▸ Exercise description
Could you set down every entry exactly as it appears?

▸ Stored data entries
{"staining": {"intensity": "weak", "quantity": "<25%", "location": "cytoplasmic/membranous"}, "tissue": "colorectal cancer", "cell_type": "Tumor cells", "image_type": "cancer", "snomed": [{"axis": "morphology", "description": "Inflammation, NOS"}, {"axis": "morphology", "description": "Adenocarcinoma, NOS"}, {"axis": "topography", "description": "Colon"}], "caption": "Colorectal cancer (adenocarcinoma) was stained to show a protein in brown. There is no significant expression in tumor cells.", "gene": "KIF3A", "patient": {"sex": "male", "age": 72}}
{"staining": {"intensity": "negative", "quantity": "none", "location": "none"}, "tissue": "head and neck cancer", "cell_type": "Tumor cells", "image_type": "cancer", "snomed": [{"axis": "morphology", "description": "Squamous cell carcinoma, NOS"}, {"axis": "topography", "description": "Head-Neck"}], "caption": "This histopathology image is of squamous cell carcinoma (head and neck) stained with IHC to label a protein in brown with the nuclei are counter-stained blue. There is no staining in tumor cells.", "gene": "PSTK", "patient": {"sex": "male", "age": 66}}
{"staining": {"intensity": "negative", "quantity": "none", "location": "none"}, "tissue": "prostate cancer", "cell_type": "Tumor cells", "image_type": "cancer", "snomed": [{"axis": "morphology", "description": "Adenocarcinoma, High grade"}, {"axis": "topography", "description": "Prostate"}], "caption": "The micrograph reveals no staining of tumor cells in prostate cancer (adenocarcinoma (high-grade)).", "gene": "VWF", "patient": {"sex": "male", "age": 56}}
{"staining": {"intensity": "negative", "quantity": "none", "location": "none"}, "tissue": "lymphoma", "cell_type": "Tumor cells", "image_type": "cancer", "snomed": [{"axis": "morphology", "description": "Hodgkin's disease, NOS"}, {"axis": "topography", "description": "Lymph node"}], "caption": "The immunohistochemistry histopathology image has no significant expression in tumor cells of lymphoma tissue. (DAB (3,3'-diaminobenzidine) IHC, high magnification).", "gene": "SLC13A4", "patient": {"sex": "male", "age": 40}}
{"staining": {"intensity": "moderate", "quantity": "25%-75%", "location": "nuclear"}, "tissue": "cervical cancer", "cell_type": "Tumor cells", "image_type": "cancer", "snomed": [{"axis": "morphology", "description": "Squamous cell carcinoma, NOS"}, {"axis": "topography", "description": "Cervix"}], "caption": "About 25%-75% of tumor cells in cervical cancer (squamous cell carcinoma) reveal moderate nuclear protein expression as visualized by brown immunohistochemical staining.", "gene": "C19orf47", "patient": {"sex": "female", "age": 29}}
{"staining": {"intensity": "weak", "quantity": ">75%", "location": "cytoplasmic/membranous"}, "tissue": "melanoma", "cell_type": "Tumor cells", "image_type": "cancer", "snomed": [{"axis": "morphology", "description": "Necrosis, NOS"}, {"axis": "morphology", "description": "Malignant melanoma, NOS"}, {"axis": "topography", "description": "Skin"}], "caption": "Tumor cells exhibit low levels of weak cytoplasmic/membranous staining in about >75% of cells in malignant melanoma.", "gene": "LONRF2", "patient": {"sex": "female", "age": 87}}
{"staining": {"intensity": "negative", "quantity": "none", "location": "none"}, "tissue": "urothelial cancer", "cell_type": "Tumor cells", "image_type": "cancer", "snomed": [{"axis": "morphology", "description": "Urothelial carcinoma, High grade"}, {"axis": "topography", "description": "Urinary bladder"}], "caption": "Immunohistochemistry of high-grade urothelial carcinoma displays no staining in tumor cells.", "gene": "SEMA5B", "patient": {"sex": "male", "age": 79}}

▸ Solution to this task
{"staining": {"intensity": "weak", "quantity": "<25%", "location": "cytoplasmic/membranous"}, "tissue": "colorectal cancer", "cell_type": "Tumor cells", "image_type": "cancer", "snomed": [{"axis": "morphology", "description": "Inflammation, NOS"}, {"axis": "morphology", "description": "Adenocarcinoma, NOS"}, {"axis": "topography", "description": "Colon"}], "caption": "Colorectal cancer (adenocarcinoma) was stained to show a protein in brown. There is no significant expression in tumor cells.", "gene": "KIF3A", "patient": {"sex": "male", "age": 72}}
{"staining": {"intensity": "negative", "quantity": "none", "location": "none"}, "tissue": "head and neck cancer", "cell_type": "Tumor cells", "image_type": "cancer", "snomed": [{"axis": "morphology", "description": "Squamous cell carcinoma, NOS"}, {"axis": "topography", "description": "Head-Neck"}], "caption": "This histopathology image is of squamous cell carcinoma (head and neck) stained with IHC to label a protein in brown with the nuclei are counter-stained blue. There is no staining in tumor cells.", "gene": "PSTK", "patient": {"sex": "male", "age": 66}}
{"staining": {"intensity": "negative", "quantity": "none", "location": "none"}, "tissue": "prostate cancer", "cell_type": "Tumor cells", "image_type": "cancer", "snomed": [{"axis": "morphology", "description": "Adenocarcinoma, High grade"}, {"axis": "topography", "description": "Prostate"}], "caption": "The micrograph reveals no staining of tumor cells in prostate cancer (adenocarcinoma (high-grade)).", "gene": "VWF", "patient": {"sex": "male", "age": 56}}
{"staining": {"intensity": "negative", "quantity": "none", "location": "none"}, "tissue": "lymphoma", "cell_type": "Tumor cells", "image_type": "cancer", "snomed": [{"axis": "morphology", "description": "Hodgkin's disease, NOS"}, {"axis": "topography", "description": "Lymph node"}], "caption": "The immunohistochemistry histopathology image has no significant expression in tumor cells of lymphoma tissue. (DAB (3,3'-diaminobenzidine) IHC, high magnification).", "gene": "SLC13A4", "patient": {"sex": "male", "age": 40}}
{"staining": {"intensity": "moderate", "quantity": "25%-75%", "location": "nuclear"}, "tissue": "cervical cancer", "cell_type": "Tumor cells", "image_type": "cancer", "snomed": [{"axis": "morphology", "description": "Squamous cell carcinoma, NOS"}, {"axis": "topography", "description": "Cervix"}], "caption": "About 25%-75% of tumor cells in cervical cancer (squamous cell carcinoma) reveal moderate nuclear protein expression as visualized by brown immunohistochemical staining.", "gene": "C19orf47", "patient": {"sex": "female", "age": 29}}
{"staining": {"intensity": "weak", "quantity": ">75%", "location": "cytoplasmic/membranous"}, "tissue": "melanoma", "cell_type": "Tumor cells", "image_type": "cancer", "snomed": [{"axis": "morphology", "description": "Necrosis, NOS"}, {"axis": "morphology", "description": "Malignant melanoma, NOS"}, {"axis": "topography", "description": "Skin"}], "caption": "Tumor cells exhibit low levels of weak cytoplasmic/membranous staining in about >75% of cells in malignant melanoma.", "gene": "LONRF2", "patient": {"sex": "female", "age": 87}}
{"staining": {"intensity": "negative", "quantity": "none", "location": "none"}, "tissue": "urothelial cancer", "cell_type": "Tumor cells", "image_type": "cancer", "snomed": [{"axis": "morphology", "description": "Urothelial carcinoma, High grade"}, {"axis": "topography", "description": "Urinary bladder"}], "caption": "Immunohistochemistry of high-grade urothelial carcinoma displays no staining in tumor cells.", "gene": "SEMA5B", "patient": {"sex": "male", "age": 79}}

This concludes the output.